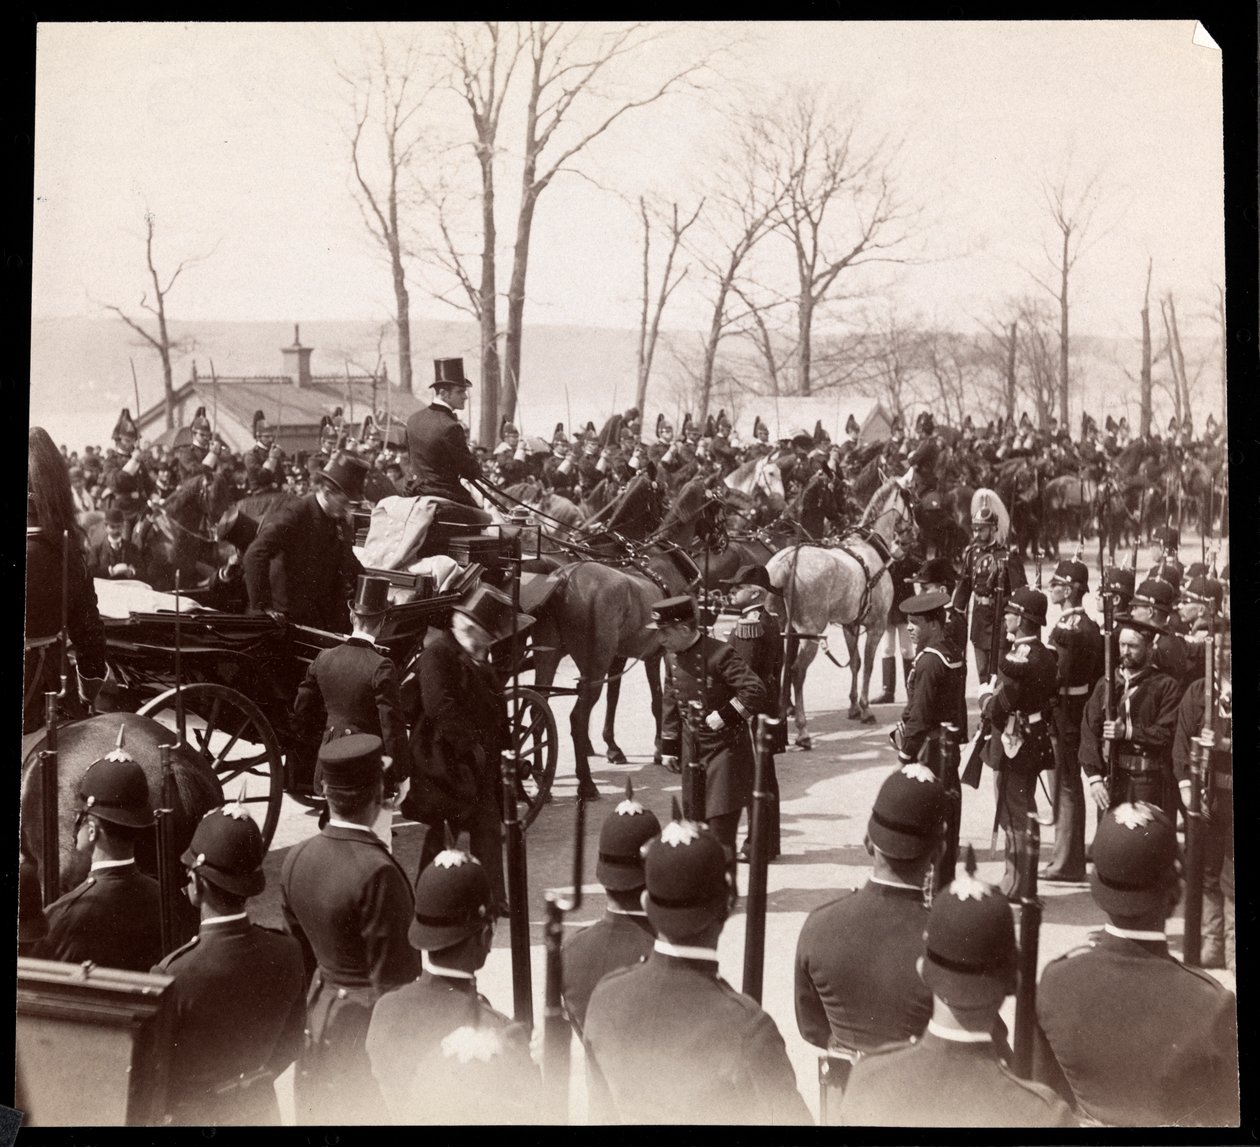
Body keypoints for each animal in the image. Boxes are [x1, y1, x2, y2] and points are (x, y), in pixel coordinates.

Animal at [761, 481, 912, 751]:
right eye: (911, 501)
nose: (912, 534)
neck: (869, 547)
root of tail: (787, 564)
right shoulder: (876, 626)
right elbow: (869, 664)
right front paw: (865, 708)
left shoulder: (849, 625)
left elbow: (855, 663)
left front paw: (853, 706)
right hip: (809, 632)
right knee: (797, 671)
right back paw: (802, 731)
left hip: (782, 628)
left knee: (782, 667)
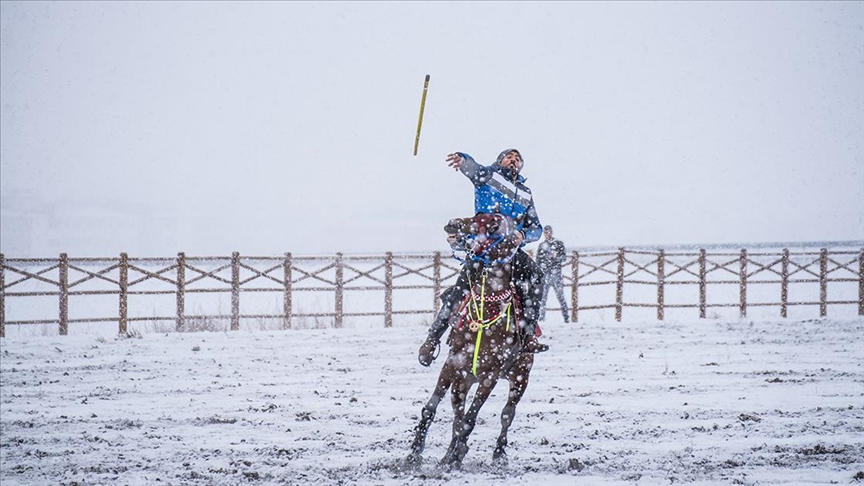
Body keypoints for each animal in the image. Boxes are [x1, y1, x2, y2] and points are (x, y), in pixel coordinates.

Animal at [408, 215, 536, 468]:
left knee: (507, 414)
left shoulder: (490, 376)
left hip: (520, 377)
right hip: (466, 378)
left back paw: (498, 453)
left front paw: (458, 454)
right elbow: (436, 410)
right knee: (459, 415)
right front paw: (416, 453)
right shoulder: (453, 365)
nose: (452, 223)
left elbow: (470, 418)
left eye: (494, 223)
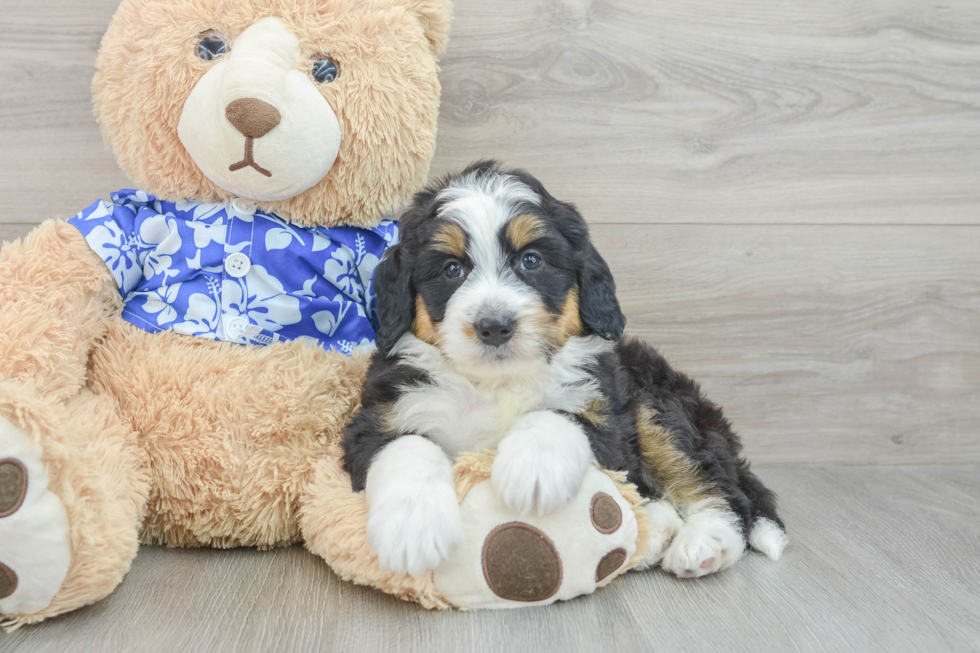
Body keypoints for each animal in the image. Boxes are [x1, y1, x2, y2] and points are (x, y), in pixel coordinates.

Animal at [340, 162, 784, 576]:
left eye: (531, 260)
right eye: (452, 269)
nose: (494, 326)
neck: (495, 382)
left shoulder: (605, 419)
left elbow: (556, 417)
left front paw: (533, 468)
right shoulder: (380, 416)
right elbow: (408, 447)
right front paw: (411, 528)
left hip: (658, 406)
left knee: (718, 489)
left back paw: (705, 543)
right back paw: (656, 530)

### Problem requirements
All that should appear in the answer is the lines above from the line with "left shoulder: (849, 625)" through the line with "right front paw: (416, 453)", retyped exactly, pictures left out.

### Solution for this task
left shoulder: (849, 625)
left elbow: (855, 663)
left front paw: (853, 706)
right hip: (809, 632)
right knee: (797, 671)
right back paw: (802, 731)
left hip: (782, 628)
left knee: (782, 667)
Body keypoints for each animal in the image. Boxes are [x1, y1, x2, y2] and points are (x, y), in pixel coordinates.

Animal at [408, 215, 536, 468]:
left knee: (507, 414)
left shoulder: (490, 376)
left hip: (520, 377)
right hip: (466, 378)
left back paw: (498, 453)
left front paw: (458, 454)
right elbow: (436, 410)
right knee: (459, 415)
right front paw: (416, 453)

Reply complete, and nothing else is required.